Which was unfortunate as the rest of the lesson, Dracula told us all about his life. He told us where he was from (Transylvania), what he was into (killing people, drinking blood, ruling their souls, knitting, I think, I was kind of in and out), what his parents were like (probably at work too much and divorced; I don’t know, I was really struggling to keep my mind in class), all in the hopes of further understanding the horrifying
creature before us.
By the time Professor Uk was guiding Dracula in a mock conversation with his father, in which Uk played old Vlad, I had pretty much checked out. All I could think about was Jenny and how the very next day, I would be doing a trial run of that Top Secret, unmentionable thing I’d be doing to get her back. Oh forget it; this is too complicated. I’d be—
“DING!” Randy fell through the door to the classroom, red faced and sweating as though he’d run all the way from the Detective Building.
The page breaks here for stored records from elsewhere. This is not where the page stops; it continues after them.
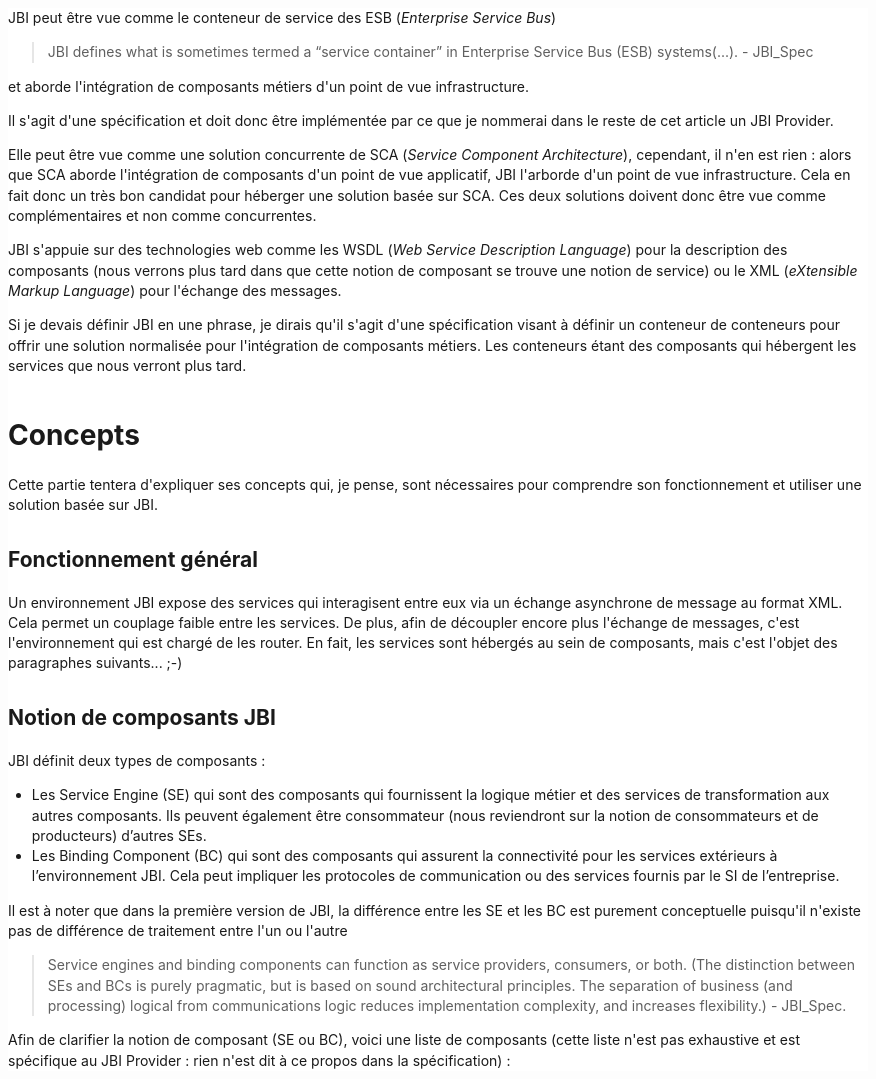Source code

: JBI peut être vue comme le conteneur de service des ESB (_Enterprise Service Bus_)
>JBI defines what is sometimes termed a “service container” in Enterprise Service Bus (ESB) systems(...). - JBI_Spec

et aborde l'intégration de composants métiers d'un point de vue infrastructure.

Il s'agit d'une spécification et doit donc être implémentée par ce que je nommerai dans le reste de cet article un JBI Provider.

Elle peut être vue comme une solution concurrente de SCA (_Service Component Architecture_), cependant, il n'en est rien : alors que SCA aborde l'intégration de composants d'un point de vue applicatif, JBI l'arborde d'un point de vue infrastructure. Cela en fait donc un très bon candidat pour héberger une solution basée sur SCA. Ces deux solutions doivent donc être vue comme complémentaires et non comme concurrentes.

JBI s'appuie sur des technologies web comme les WSDL (_Web Service Description Language_) pour la description des composants (nous verrons plus tard dans que cette notion de composant se trouve une notion de service) ou le XML (_eXtensible Markup Language_) pour l'échange des messages.

Si je devais définir JBI en une phrase, je dirais qu'il s'agit d'une spécification visant à définir un conteneur de conteneurs pour offrir une solution normalisée pour l'intégration de composants métiers. Les conteneurs étant des composants qui hébergent les services que nous verront plus tard.

# Concepts

Cette partie tentera d'expliquer ses concepts qui, je pense, sont nécessaires pour comprendre son fonctionnement et utiliser une solution basée sur JBI. 

## Fonctionnement général

Un environnement JBI expose des services qui interagisent entre eux via un échange asynchrone de message au format XML. Cela permet un couplage faible entre les services. De plus, afin de découpler encore plus l'échange de messages, c'est l'environnement qui est chargé de les router. En fait, les services sont hébergés au sein de composants, mais c'est l'objet des paragraphes suivants... ;-)

## Notion de composants JBI

JBI définit deux types de composants :

* Les Service Engine (SE) qui sont des composants qui fournissent la logique métier et des services de transformation aux autres composants. Ils peuvent également être consommateur (nous reviendront sur la notion de consommateurs et de producteurs) d’autres SEs.
* Les Binding Component (BC) qui sont des composants qui assurent la connectivité pour les services extérieurs à l’environnement JBI. Cela peut impliquer les protocoles de communication ou des services fournis par le SI de l’entreprise.

Il est à noter que dans la première version de JBI, la différence entre les SE et les BC est purement conceptuelle puisqu'il n'existe pas de différence de traitement entre l'un ou l'autre 
>Service engines and binding components can function as service providers, consumers, or both. (The distinction between SEs and BCs is purely pragmatic, but is based on sound architectural principles. The separation of business (and processing) logical from communications logic reduces implementation complexity, and increases flexibility.) - JBI_Spec.

Afin de clarifier la notion de composant (SE ou BC), voici une liste de composants (cette liste n'est pas exhaustive et est spécifique au JBI Provider : rien n'est dit à ce propos dans la spécification) :
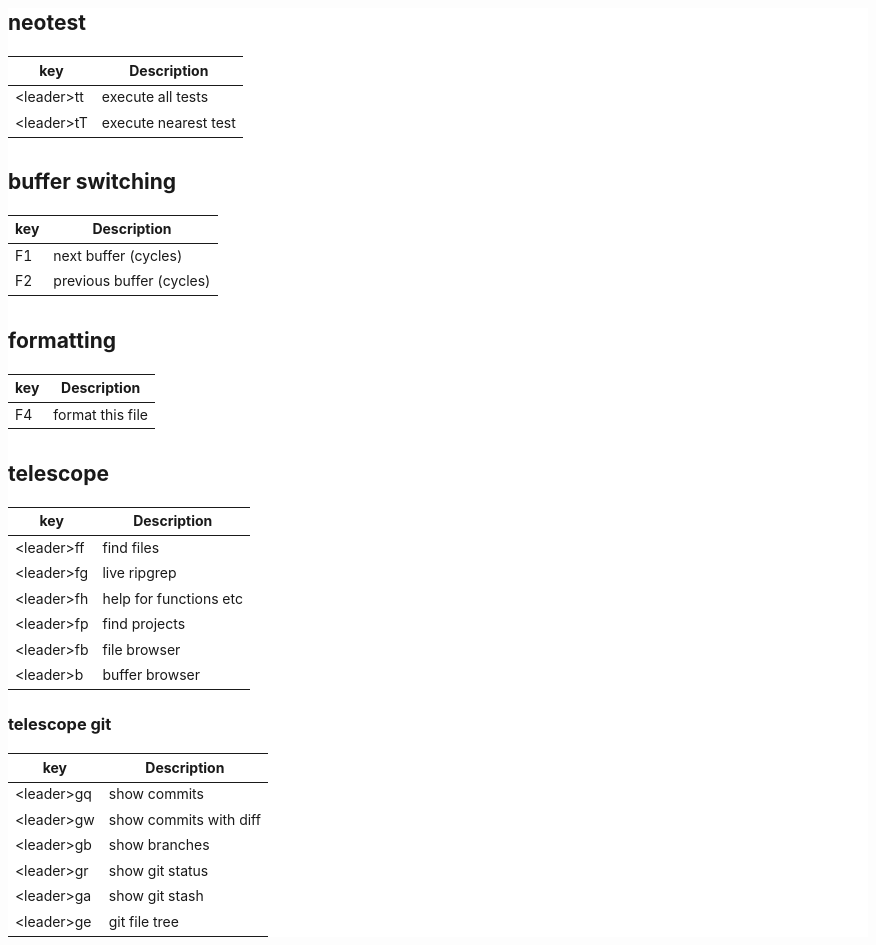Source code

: ## neotest
| key         | Description               |
| ----------- | ------------------------- |
| \<leader\>tt  | execute all tests         |
| \<leader\>tT  | execute nearest test      |

## buffer switching
| key | Description               |
| --- | ------------------------- |
| F1  | next buffer (cycles)      |
| F2  | previous buffer (cycles)  |

## formatting
| key | Description               |
| --- | ------------------------- |
| F4  | format this file          |

## telescope
| key         | Description               |
| ----------- | ------------------------- |
| \<leader\>ff  | find files                |
| \<leader\>fg  | live ripgrep              |
| \<leader\>fh  | help for functions etc    |
| \<leader\>fp  | find projects             |
| \<leader\>fb  | file browser              |
| \<leader\>b  | buffer browser           |

### telescope git
| key        | Description               |
| ---------- | ------------------------- |
| \<leader\>gq | show commits              |
| \<leader\>gw | show commits with diff    |
| \<leader\>gb | show branches             | 
| \<leader\>gr | show git status           |
| \<leader\>ga | show git stash            | 
| \<leader\>ge | git file tree             | 
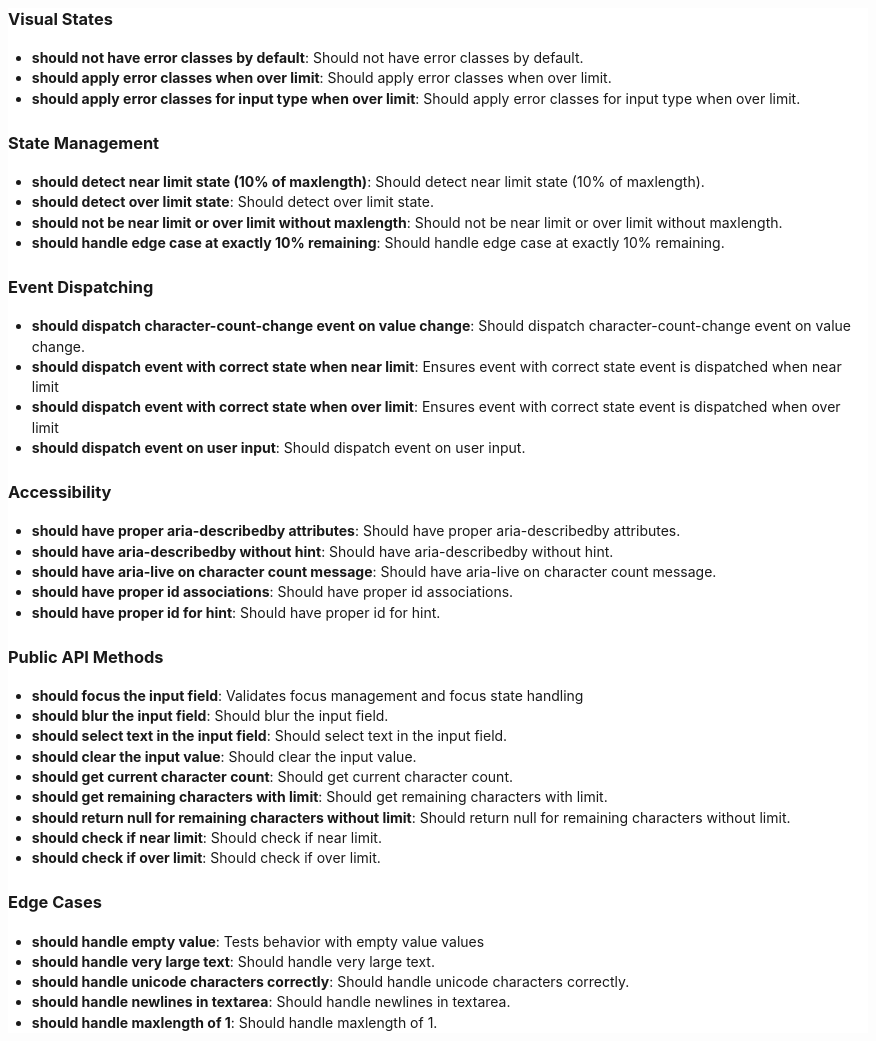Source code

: ### Visual States
- **should not have error classes by default**: Should not have error classes by default.
- **should apply error classes when over limit**: Should apply error classes when over limit.
- **should apply error classes for input type when over limit**: Should apply error classes for input type when over limit.

### State Management
- **should detect near limit state (10% of maxlength)**: Should detect near limit state (10% of maxlength).
- **should detect over limit state**: Should detect over limit state.
- **should not be near limit or over limit without maxlength**: Should not be near limit or over limit without maxlength.
- **should handle edge case at exactly 10% remaining**: Should handle edge case at exactly 10% remaining.

### Event Dispatching
- **should dispatch character-count-change event on value change**: Should dispatch character-count-change event on value change.
- **should dispatch event with correct state when near limit**: Ensures event with correct state event is dispatched when near limit
- **should dispatch event with correct state when over limit**: Ensures event with correct state event is dispatched when over limit
- **should dispatch event on user input**: Should dispatch event on user input.

### Accessibility
- **should have proper aria-describedby attributes**: Should have proper aria-describedby attributes.
- **should have aria-describedby without hint**: Should have aria-describedby without hint.
- **should have aria-live on character count message**: Should have aria-live on character count message.
- **should have proper id associations**: Should have proper id associations.
- **should have proper id for hint**: Should have proper id for hint.

### Public API Methods
- **should focus the input field**: Validates focus management and focus state handling
- **should blur the input field**: Should blur the input field.
- **should select text in the input field**: Should select text in the input field.
- **should clear the input value**: Should clear the input value.
- **should get current character count**: Should get current character count.
- **should get remaining characters with limit**: Should get remaining characters with limit.
- **should return null for remaining characters without limit**: Should return null for remaining characters without limit.
- **should check if near limit**: Should check if near limit.
- **should check if over limit**: Should check if over limit.

### Edge Cases
- **should handle empty value**: Tests behavior with empty value values
- **should handle very large text**: Should handle very large text.
- **should handle unicode characters correctly**: Should handle unicode characters correctly.
- **should handle newlines in textarea**: Should handle newlines in textarea.
- **should handle maxlength of 1**: Should handle maxlength of 1.
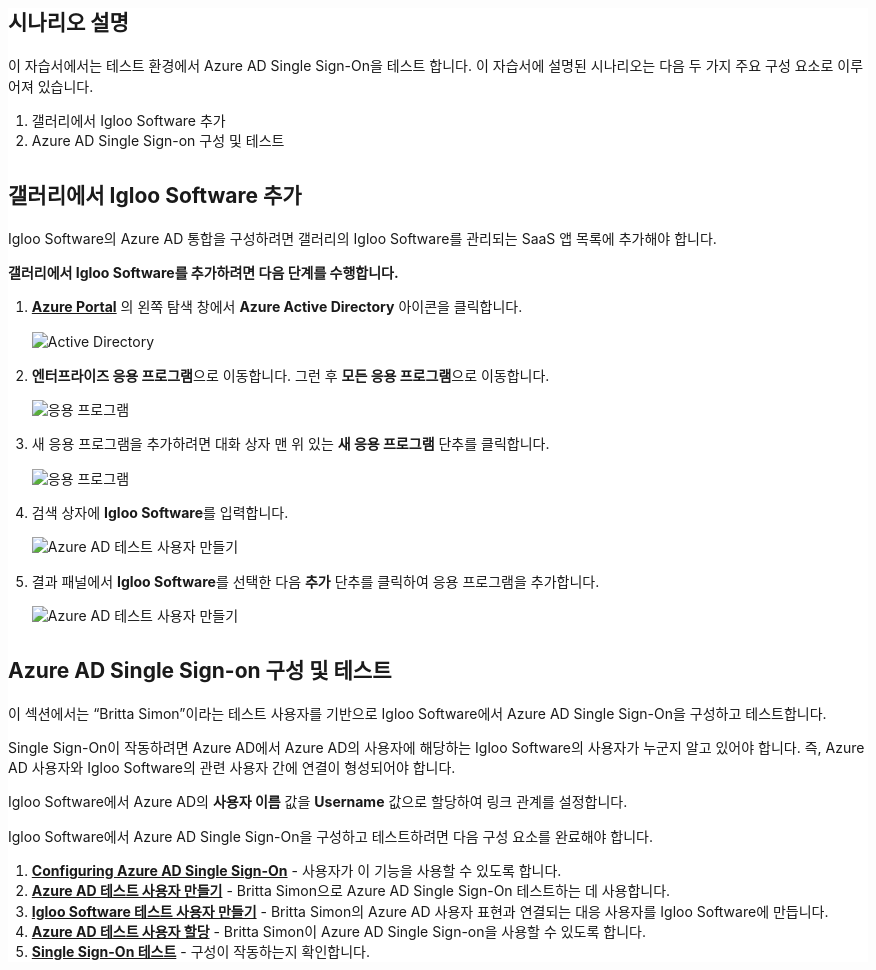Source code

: ## <a name="scenario-description"></a>시나리오 설명
이 자습서에서는 테스트 환경에서 Azure AD Single Sign-On을 테스트 합니다. 이 자습서에 설명된 시나리오는 다음 두 가지 주요 구성 요소로 이루어져 있습니다.

1. 갤러리에서 Igloo Software 추가
2. Azure AD Single Sign-on 구성 및 테스트

## <a name="adding-igloo-software-from-the-gallery"></a>갤러리에서 Igloo Software 추가
Igloo Software의 Azure AD 통합을 구성하려면 갤러리의 Igloo Software를 관리되는 SaaS 앱 목록에 추가해야 합니다.

**갤러리에서 Igloo Software를 추가하려면 다음 단계를 수행합니다.**

1. **[Azure Portal](https://portal.azure.com)** 의 왼쪽 탐색 창에서 **Azure Active Directory** 아이콘을 클릭합니다. 

    ![Active Directory][1]

2. **엔터프라이즈 응용 프로그램**으로 이동합니다. 그런 후 **모든 응용 프로그램**으로 이동합니다.

    ![응용 프로그램][2]
    
3. 새 응용 프로그램을 추가하려면 대화 상자 맨 위 있는 **새 응용 프로그램** 단추를 클릭합니다.

    ![응용 프로그램][3]

4. 검색 상자에 **Igloo Software**를 입력합니다.

    ![Azure AD 테스트 사용자 만들기](./media/active-directory-saas-igloo-software-tutorial/tutorial_igloosoftware_search.png)

5. 결과 패널에서 **Igloo Software**를 선택한 다음 **추가** 단추를 클릭하여 응용 프로그램을 추가합니다.

    ![Azure AD 테스트 사용자 만들기](./media/active-directory-saas-igloo-software-tutorial/tutorial_igloosoftware_addfromgallery.png)

##  <a name="configuring-and-testing-azure-ad-single-sign-on"></a>Azure AD Single Sign-on 구성 및 테스트
이 섹션에서는 “Britta Simon”이라는 테스트 사용자를 기반으로 Igloo Software에서 Azure AD Single Sign-On을 구성하고 테스트합니다.

Single Sign-On이 작동하려면 Azure AD에서 Azure AD의 사용자에 해당하는 Igloo Software의 사용자가 누군지 알고 있어야 합니다. 즉, Azure AD 사용자와 Igloo Software의 관련 사용자 간에 연결이 형성되어야 합니다.

Igloo Software에서 Azure AD의 **사용자 이름** 값을 **Username** 값으로 할당하여 링크 관계를 설정합니다.

Igloo Software에서 Azure AD Single Sign-On을 구성하고 테스트하려면 다음 구성 요소를 완료해야 합니다.

1. **[Configuring Azure AD Single Sign-On](#configuring-azure-ad-single-sign-on)** - 사용자가 이 기능을 사용할 수 있도록 합니다.
2. **[Azure AD 테스트 사용자 만들기](#creating-an-azure-ad-test-user)** - Britta Simon으로 Azure AD Single Sign-On 테스트하는 데 사용합니다.
3. **[Igloo Software 테스트 사용자 만들기](#creating-an-igloo-software-test-user)** - Britta Simon의 Azure AD 사용자 표현과 연결되는 대응 사용자를 Igloo Software에 만듭니다.
4. **[Azure AD 테스트 사용자 할당](#assigning-the-azure-ad-test-user)** - Britta Simon이 Azure AD Single Sign-on을 사용할 수 있도록 합니다.
5. **[Single Sign-On 테스트](#testing-single-sign-on)** - 구성이 작동하는지 확인합니다.


[1]: ./media/active-directory-saas-igloo-software-tutorial/tutorial_general_01.png
[2]: ./media/active-directory-saas-igloo-software-tutorial/tutorial_general_02.png
[3]: ./media/active-directory-saas-igloo-software-tutorial/tutorial_general_03.png
[4]: ./media/active-directory-saas-igloo-software-tutorial/tutorial_general_04.png
[100]: ./media/active-directory-saas-igloo-software-tutorial/tutorial_general_100.png
[200]: ./media/active-directory-saas-igloo-software-tutorial/tutorial_general_200.png
[201]: ./media/active-directory-saas-igloo-software-tutorial/tutorial_general_201.png
[202]: ./media/active-directory-saas-igloo-software-tutorial/tutorial_general_202.png
[203]: ./media/active-directory-saas-igloo-software-tutorial/tutorial_general_203.png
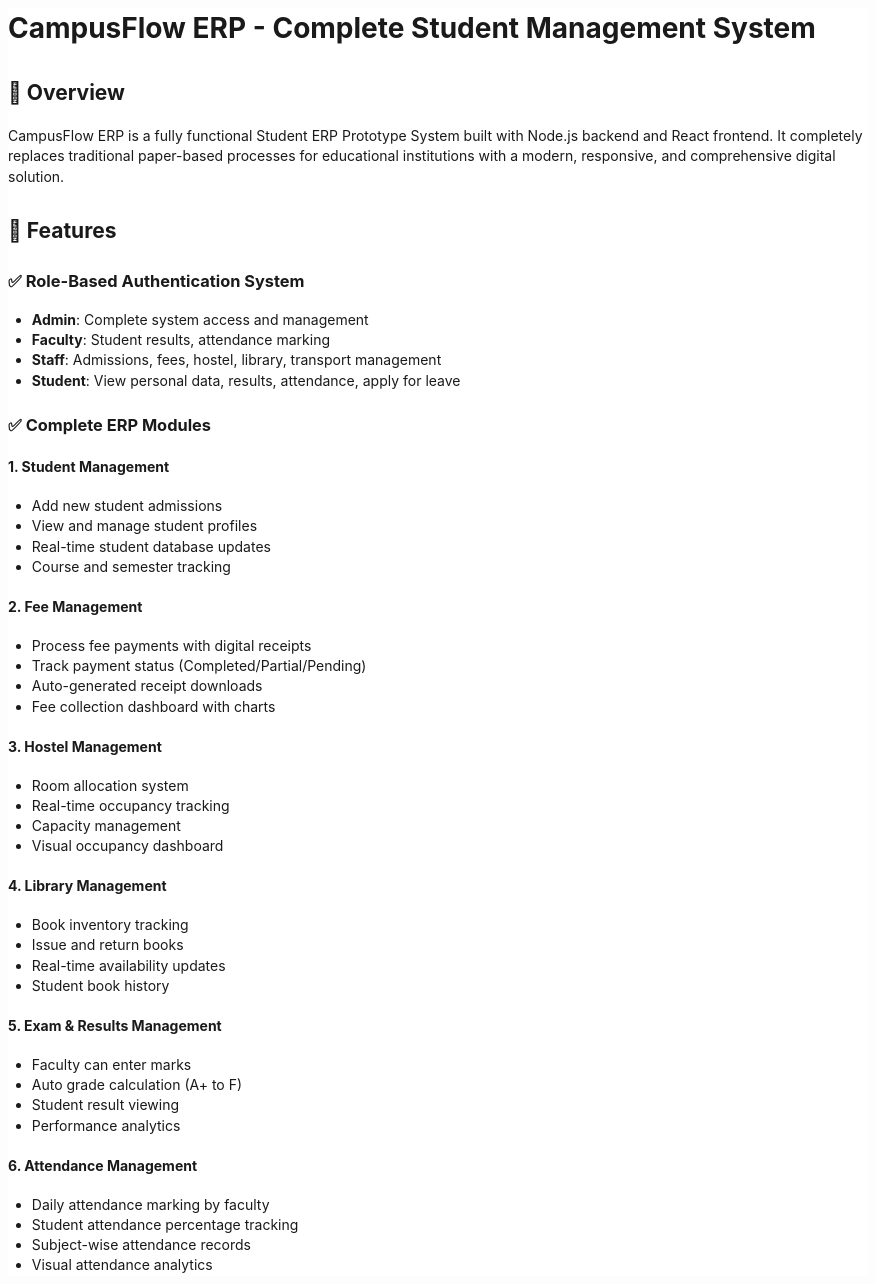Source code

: # CampusFlow ERP - Complete Student Management System

## 🎯 Overview

CampusFlow ERP is a fully functional Student ERP Prototype System built with Node.js backend and React frontend. It completely replaces traditional paper-based processes for educational institutions with a modern, responsive, and comprehensive digital solution.

## 🚀 Features

### ✅ **Role-Based Authentication System**
- **Admin**: Complete system access and management
- **Faculty**: Student results, attendance marking
- **Staff**: Admissions, fees, hostel, library, transport management
- **Student**: View personal data, results, attendance, apply for leave

### ✅ **Complete ERP Modules**

#### 1. **Student Management**
- Add new student admissions
- View and manage student profiles
- Real-time student database updates
- Course and semester tracking

#### 2. **Fee Management**
- Process fee payments with digital receipts
- Track payment status (Completed/Partial/Pending)
- Auto-generated receipt downloads
- Fee collection dashboard with charts

#### 3. **Hostel Management**
- Room allocation system
- Real-time occupancy tracking
- Capacity management
- Visual occupancy dashboard

#### 4. **Library Management**
- Book inventory tracking
- Issue and return books
- Real-time availability updates
- Student book history

#### 5. **Exam & Results Management**
- Faculty can enter marks
- Auto grade calculation (A+ to F)
- Student result viewing
- Performance analytics

#### 6. **Attendance Management**
- Daily attendance marking by faculty
- Student attendance percentage tracking
- Subject-wise attendance records
- Visual attendance analytics
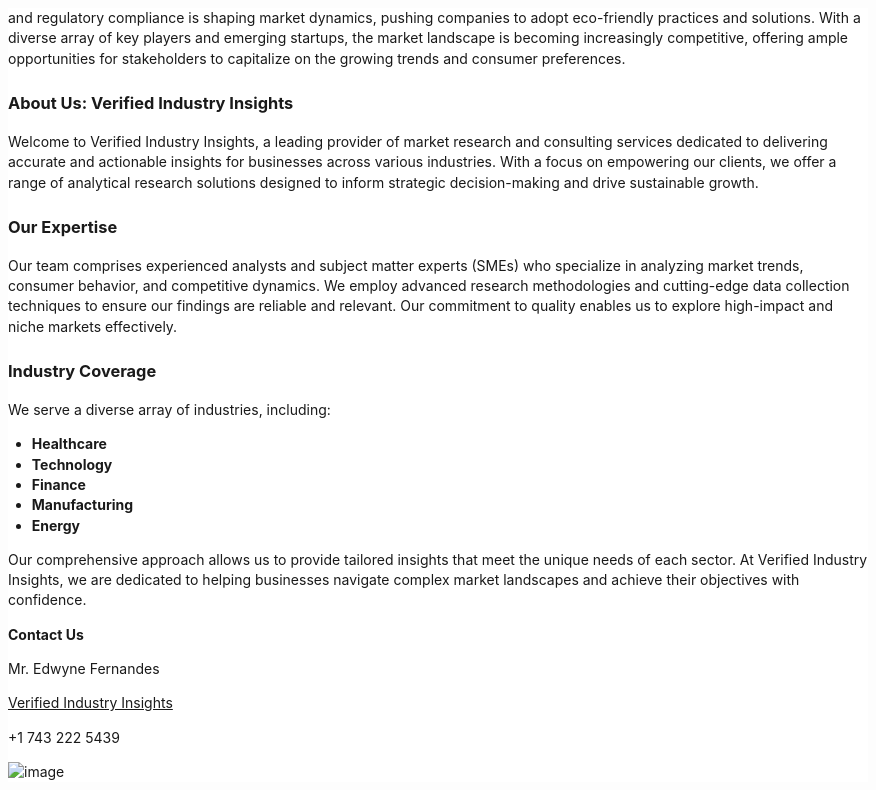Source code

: and regulatory compliance is shaping market dynamics, pushing companies to adopt eco-friendly practices and solutions. With a diverse array of key players and emerging startups, the market landscape is becoming increasingly competitive, offering ample opportunities for stakeholders to capitalize on the growing trends and consumer preferences.</p><h3>About Us: Verified Industry Insights</h3><p>Welcome to Verified Industry Insights, a leading provider of market research and consulting services dedicated to delivering accurate and actionable insights for businesses across various industries. With a focus on empowering our clients, we offer a range of analytical research solutions designed to inform strategic decision-making and drive sustainable growth.</p><h3>Our Expertise</h3><p>Our team comprises experienced analysts and subject matter experts (SMEs) who specialize in analyzing market trends, consumer behavior, and competitive dynamics. We employ advanced research methodologies and cutting-edge data collection techniques to ensure our findings are reliable and relevant. Our commitment to quality enables us to explore high-impact and niche markets effectively.</p><h3>Industry Coverage</h3><p>We serve a diverse array of industries, including:</p><ul><li><strong>Healthcare</strong></li><li><strong>Technology</strong></li><li><strong>Finance</strong></li><li><strong>Manufacturing</strong></li><li><strong>Energy</strong></li></ul><p>Our comprehensive approach allows us to provide tailored insights that meet the unique needs of each sector. At Verified Industry Insights, we are dedicated to helping businesses navigate complex market landscapes and achieve their objectives with confidence.</p><p><strong>Contact Us</strong></p><p>Mr. Edwyne Fernandes</p><p><a href="https://www.verifiedindustryinsights.com/">Verified Industry Insights</a></p><p>+1 743 222 5439</p>
![image](https://github.com/user-attachments/assets/9e27f239-1554-49f8-89bd-0dbce49bcf7d)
When he got to his feet again, the actual school bell rang and the rest of the class gathered their things and left.
“Top Secret Mission, Peter,” Randy breathed, his hand massaging a stitch in his side. “Man, I miss Dach-shund. Never fully appreciated how fast she’d have to travel from one end of Fiction to the other just to remove expletives.”
“No shit.”
Unfortunately, the little dog had vanished from Fiction the moment Jenny did. How they were tied together, I never knew, but clearly she was needed.
“Are you all done for today?” Randy asked as I grabbed my backpack and waved goodbye to Professor Uk over my shoulder. We made our way out into the bustling hallway and toward the weirdly sterile lobby. Twenty minutes later, we got there.
“Yeah, I just have Advanced Spellwork and Independent Study Tuesdays and Thursdays with Mattie. Today is Monday.”
“I know that.”
“Yeah, but… you know.” I tried to gesture out toward that audience Randy was always going on to, but ended up just smacking someone walking by.
“Anyway,” I continued as we walked out of the building and into the brightness outside, “I wanted to talk to you about tomorrow, so I’m glad you showed up. I got my conflict today in Person vs. Destiny.”